PORTRAIT :
BA Nassou Traoré
« Une
commandante » ….restauratrice
Trônant au milieu de son restaurant, au milieu de la
dizaine d’employés c’est elle la « commandante ». Elle connait, tout
le monde et tout le monde lui parle. Ba Nassou, gère depuis vingt ans son
restaurant à la rue 30 de la médina, un des nombreux quartiers populeux de la
Médina à Dakar.
Partie de son Mali natal, Ba Nassou vint retrouver
son mari à Dakar dans les années 90. Deux ans plu tard, ce dernier décédait,
laissant entre ces mains leur nouveau né
d’à peine quelques mois. Seul sans soutien et sans réelle famille à Dakar, elle
se lance dans la restauration avec le peu d’économie que lui avait laissé son
mécanicien de mari. Battante, cette première d’une fratrie de cinq enfants, sait
se débrouiller. La cause elle a très vite joué le rôle de mère auprès de ses
frères après le décès prématuré de leur mère, quant elle n’avait que 12 ans.
Petit à petit donc, elle parvint à se faire une réputation dans le quartier de
la médina grâce à ces talents culinaires. Celle qui raffole du « tô »
plat bambara fait à base de mil ou de maïs, excelle dans la cuisson des
recettes sénégalaise, Tchèp djène, tchèp yap, souboukandja Mafé et même le
kaldou, qui est plat typiquement casamançais. Les clients à l’instar de Ibra
Diouf ne tarissent pas d’éloges quand il s’agit d’apprécier la cuisine de Ba
Nassou « Cela fait dix ans que je
vis à la médina, le seul restaurant qui a pu me fidéliser c’est celui de Ba
Nassou, à cause de la qualité e du goût des plats qu’on y sert ». Celle qu’on surnomme la « commandante » du fait de son
intransigeance et son autorité à la limite dictatoriale, se révèle une tout
autre personne, quand elle voit errer des enfants talibés dans les rues à la
recherche de pitance. Pour celle qui a connu une enfance difficile cette pitié envers ces jeunes, se transforme chaque
jour en distribution de plats et restes aux talibés qui y rodent à longueur de
journée.
Souvent, et toujours avec le mot juste il lui arrive
de calmer certains clients qui trouvent ces talibés
envahissants.
Le sobriquet de « commandante » qui lui
colle à la peau ne la gêne nullement. Elle se plait souvent à se l’entendre
dire. Cela rappelle à Ba Nassou Traoré ses aïeux, Tiéba et Babemba qui ont
d’une main de fer gouverner sur l’immense royaume Bambara de Ségou. Cette région située à quelques 300 kilomètre
de Bamako, est là où elle tire sa passion pour la cuisine. Ba Nassou, se
souvient, nostalgique de cette période, où la seule satisfaction de la femme
était que son mari apprécie son plat. « Au début c’est par souci de me faire de l’argent que je me suis mis à
ce que je savais faire le plus, c'est-à-dire la restauration ». Mais elle
reconnait qu’avec le temps elle a plus
été motivée par ces nombreuses filles auxquels elle offrait un emploi. « Savoir que j’aidais des filles à être
indépendante financièrement m’a le plus
passionnée » dit elle. Si elle à une satisfaction dans la vie, c’est
de « voir que des filles qu’elle a
initié son aujourd’hui propriétaire de restaurant. » se réjouit elle.

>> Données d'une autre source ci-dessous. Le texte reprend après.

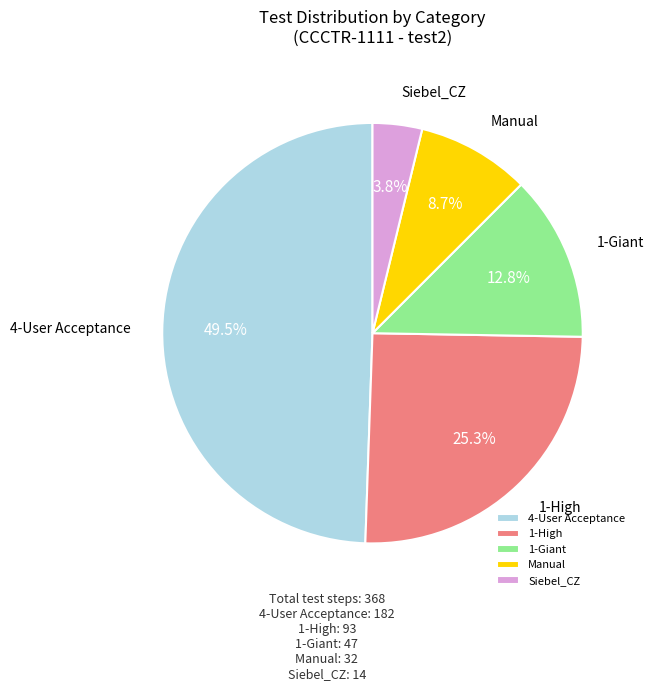

Which has a higher value, 1-High or 4-User Acceptance?

4-User Acceptance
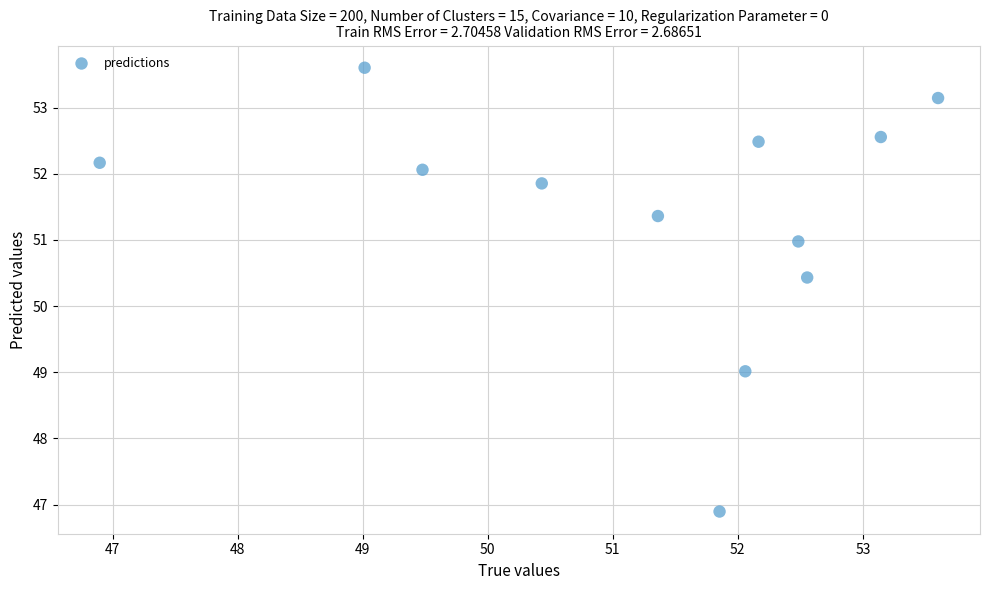

What is the average Y value?

51.4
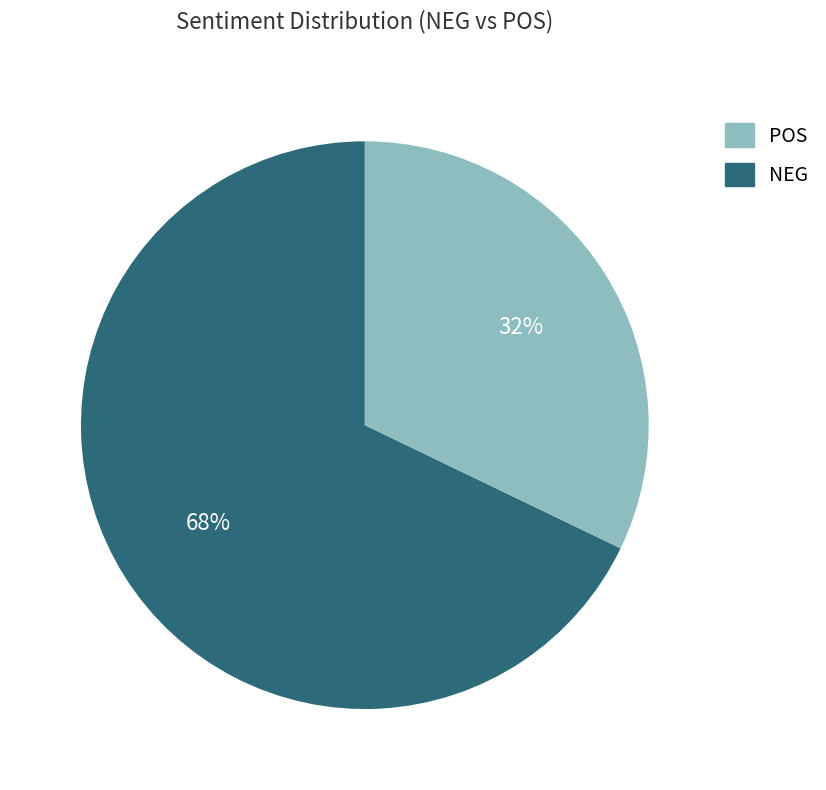

To the nearest percent, what is the average slice percentage?

50%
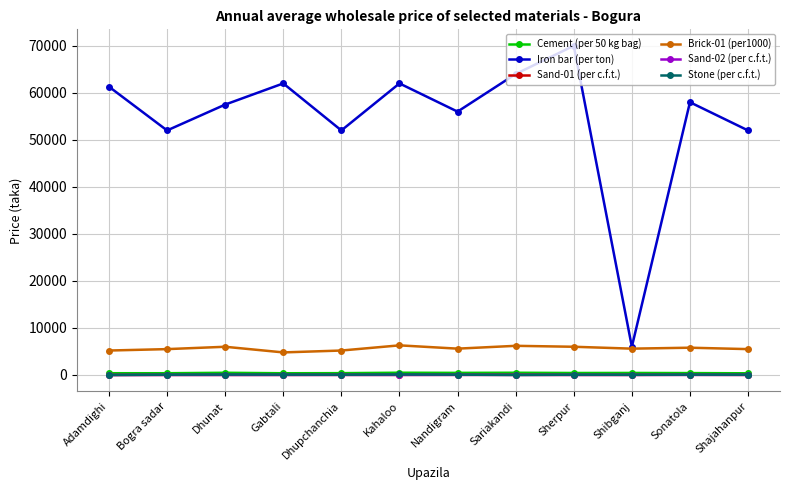

Which series has the widest spread of values?

Iron bar (per ton)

Mais celles-ci ne retiennent pas toujours de bons souvenirs de leur passage
sous son magistère. Pour Mariame Guèye aujourd’hui propriétaire de restaurant « Ba Nassou n’est pas toujours d’un commerce facile. Autant elle
peut être attachante, qu’elle peut être insupportable. Son penchant pour la
supériorité sur celle de ses employés demeure son plus grand défaut »,
se souvient elle. Si Ba Nassou se reconnait volontiers ce caractère, elle n’y
voit rien de méprisant. Car selon elle, descendant de vigoureux rois, il ne
peut y avoir deux « commandants » dans un même bateau. « Et jusqu’à preuve du contraire je demeure la
seule patronne de MON restaurant »
crache sec la « commande ».
Férue des cérémonies de mariages, baptêmes, comme
toute « djandjigui » (femme
imposante) elle ne se fait pas prier pour prendre part à ces manifestations. Ce
sont des moments privilégiés, au cours
des quels elle distribue des billets de
banques aux griots qui flattent son égo en lui rappelant sa « noble » descendance. Entre deux discours, il suffit que l’on
énonce l’anecdote, selon laquelle, elle a un jour par mégarde
plongé les poissons dans la sauce sans les avoir lavés et encore moins nettoyés et le grand rire qui s’en suit est
si contagieux que tout le restaurant s’en trouve contaminer.